== Segment start ==

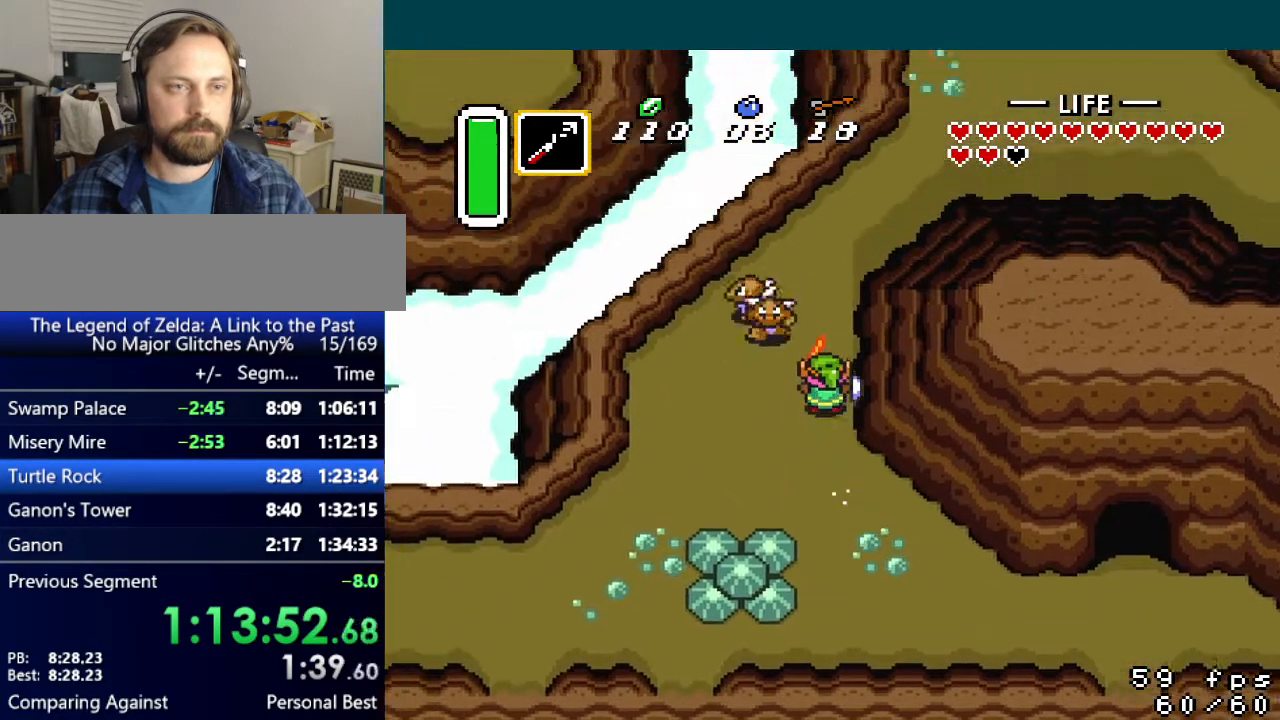
{"buttons": ["A", "DPAD_RIGHT"], "events": [[250, "DPAD_RIGHT", "down"], [283, "DPAD_UP", "up"], [350, "A", "down"]]}
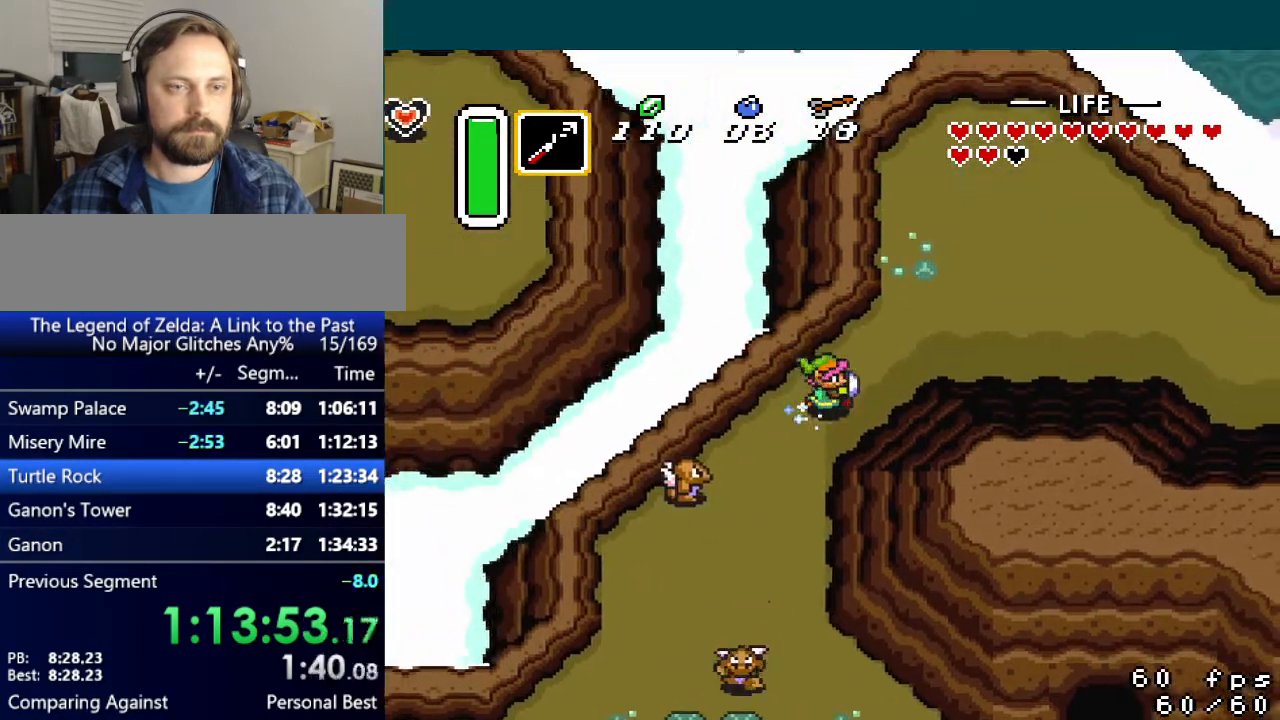
{"buttons": ["A"], "events": [[17, "DPAD_RIGHT", "up"]]}
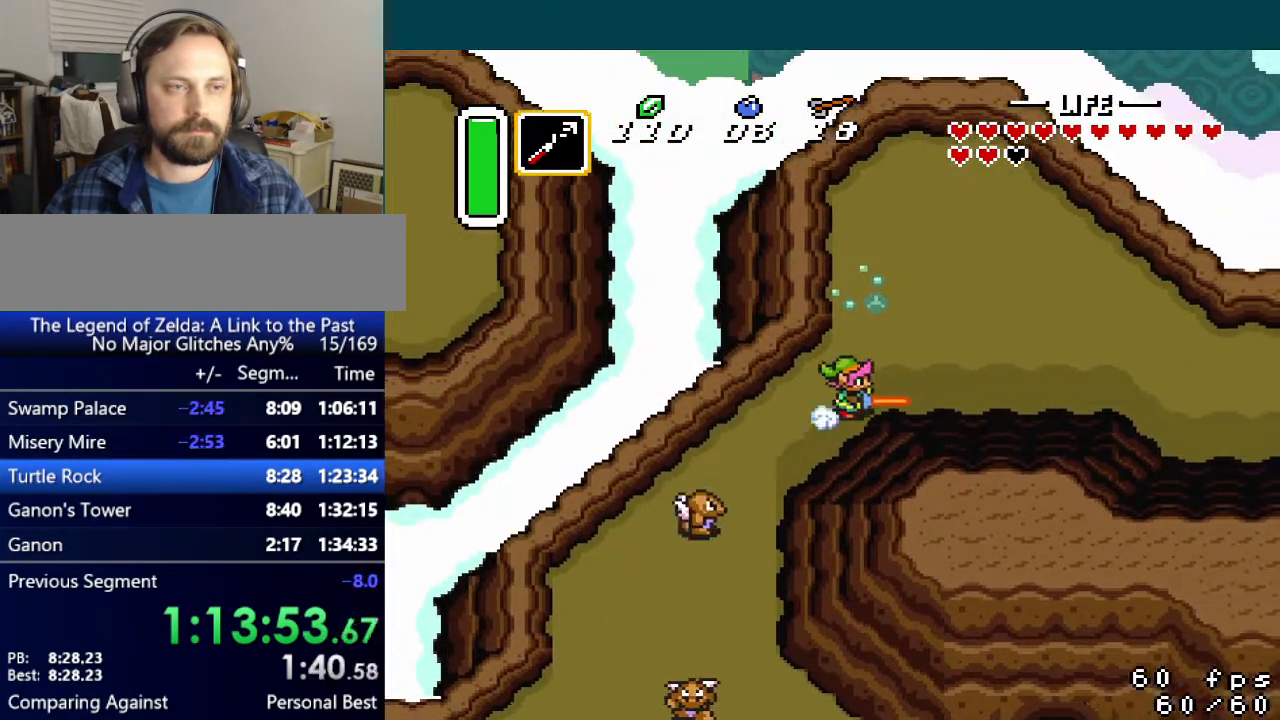
{"buttons": [], "events": [[50, "A", "up"]]}
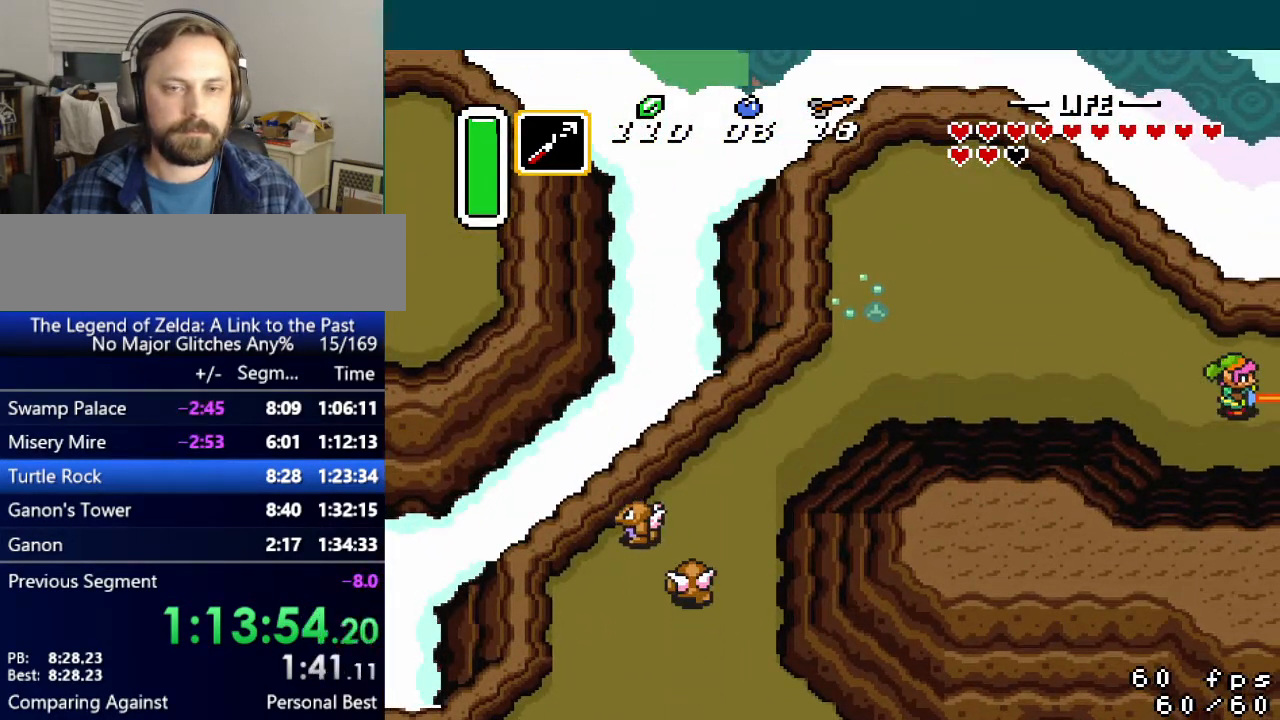
{"buttons": ["DPAD_RIGHT"], "events": [[33, "DPAD_RIGHT", "down"]]}
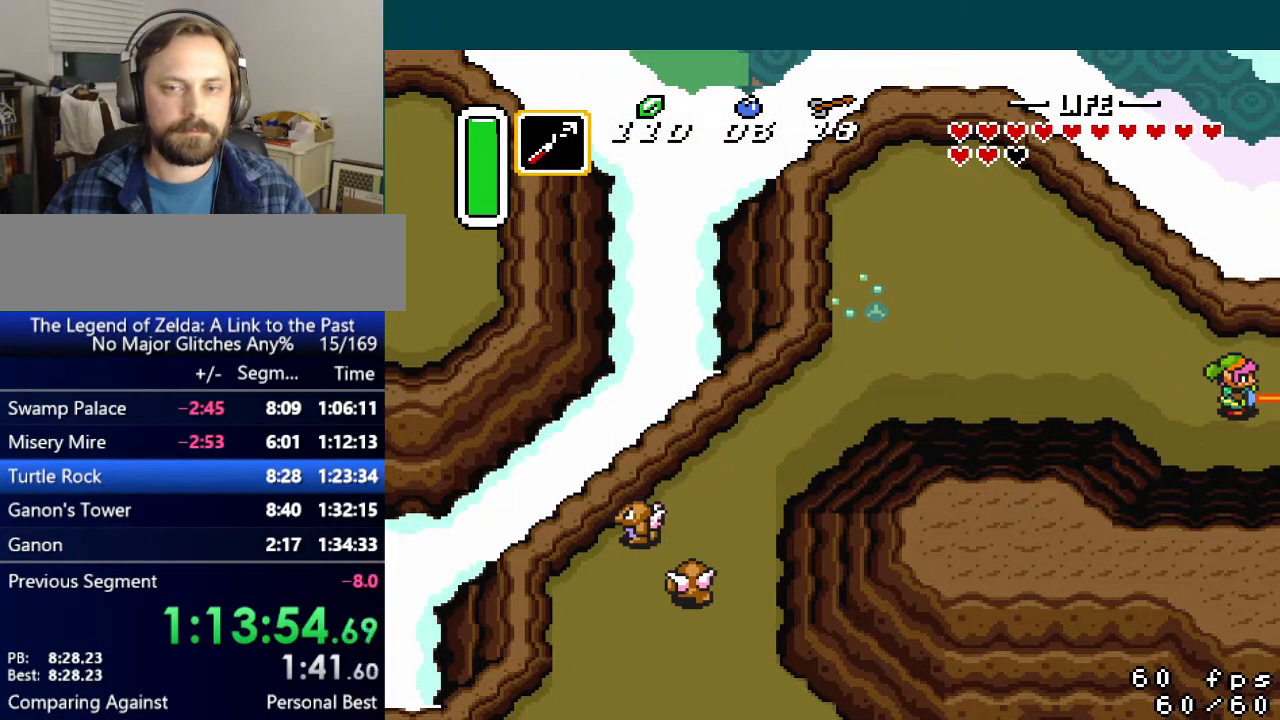
{"buttons": ["DPAD_RIGHT"], "events": []}
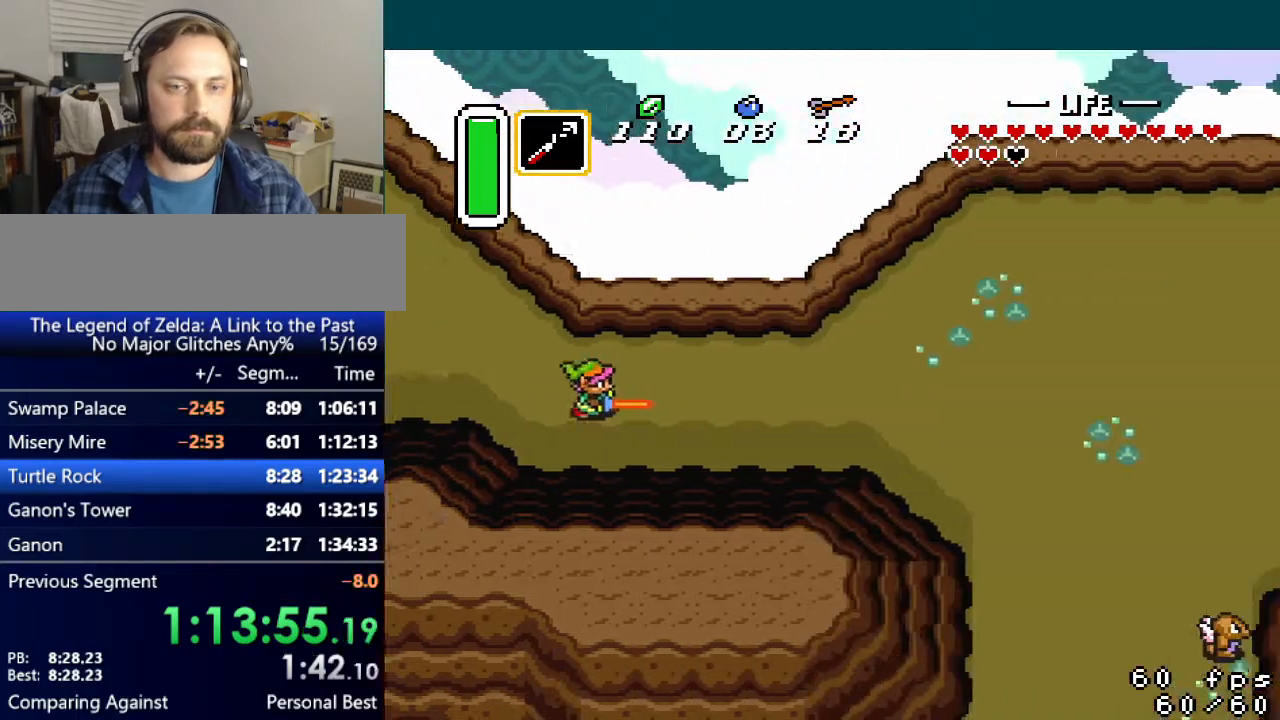
{"buttons": ["DPAD_RIGHT"], "events": []}
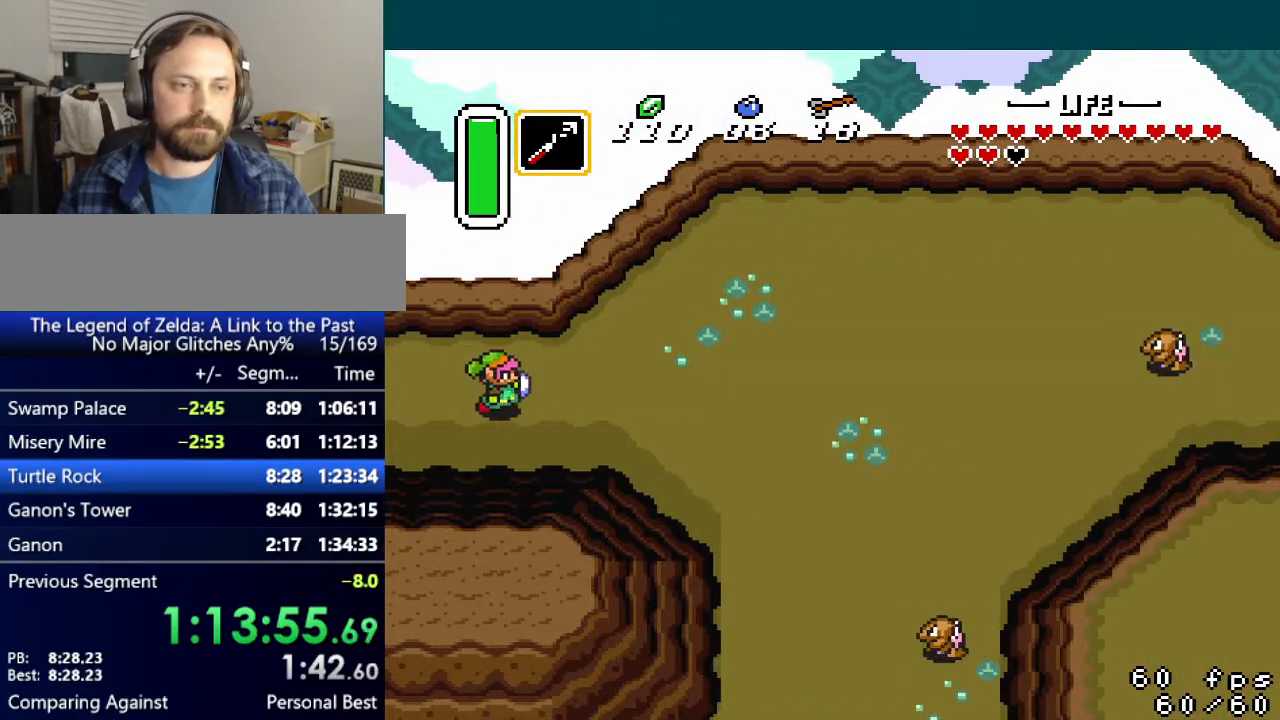
{"buttons": ["A", "DPAD_DOWN"], "events": [[483, "A", "down"], [500, "DPAD_DOWN", "down"], [500, "DPAD_RIGHT", "up"]]}
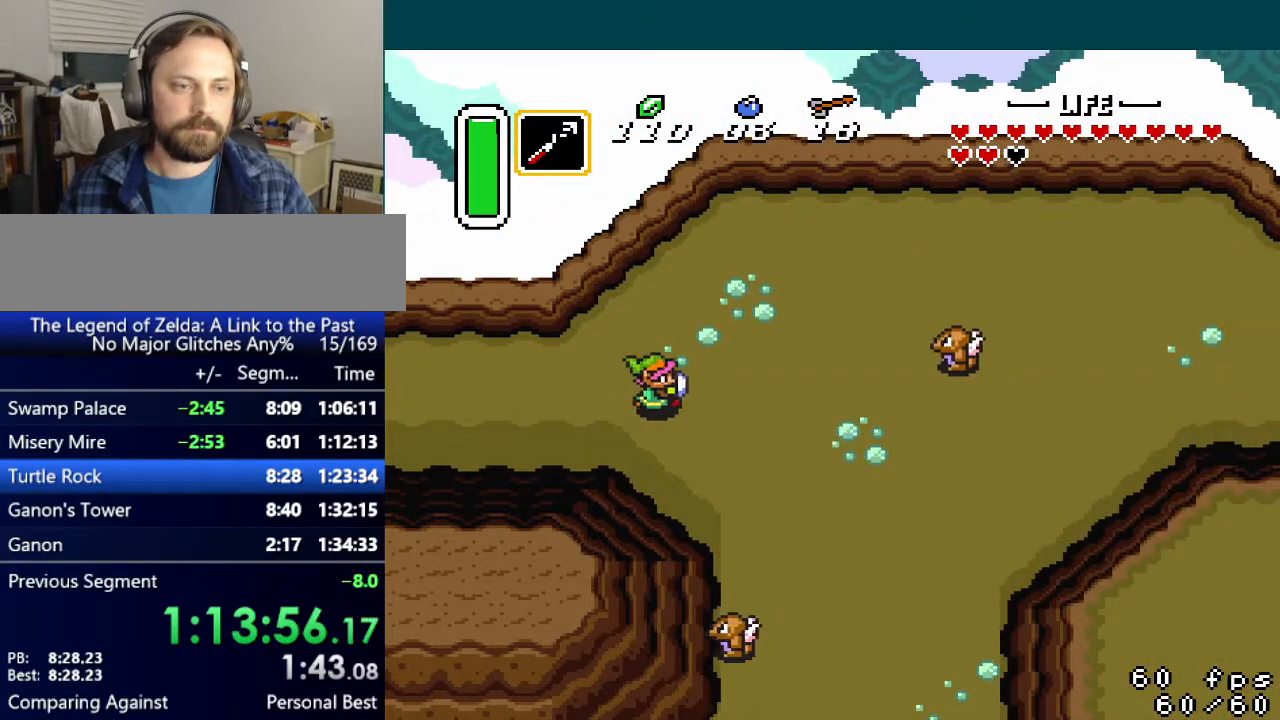
{"buttons": ["A", "DPAD_DOWN"], "events": []}
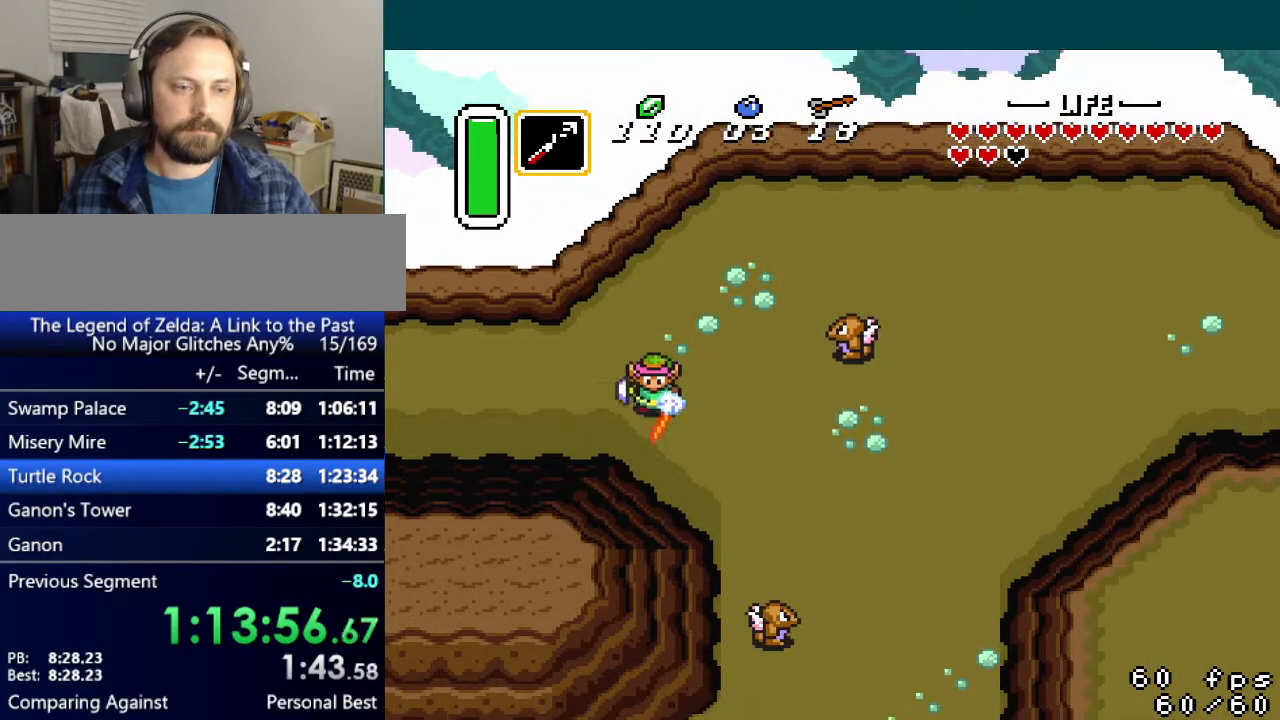
{"buttons": ["DPAD_DOWN"], "events": [[100, "A", "up"]]}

== Segment end ==

THE PROBLEM: Omitting all images, retype each line of the records precisely.

RESPONSE TO THIS TASK:
{"buttons": ["A", "DPAD_RIGHT"], "events": [[250, "DPAD_RIGHT", "down"], [283, "DPAD_UP", "up"], [350, "A", "down"]]}
{"buttons": ["A"], "events": [[17, "DPAD_RIGHT", "up"]]}
{"buttons": [], "events": [[50, "A", "up"]]}
{"buttons": ["DPAD_RIGHT"], "events": [[33, "DPAD_RIGHT", "down"]]}
{"buttons": ["DPAD_RIGHT"], "events": []}
{"buttons": ["DPAD_RIGHT"], "events": []}
{"buttons": ["A", "DPAD_DOWN"], "events": [[483, "A", "down"], [500, "DPAD_DOWN", "down"], [500, "DPAD_RIGHT", "up"]]}
{"buttons": ["A", "DPAD_DOWN"], "events": []}
{"buttons": ["DPAD_DOWN"], "events": [[100, "A", "up"]]}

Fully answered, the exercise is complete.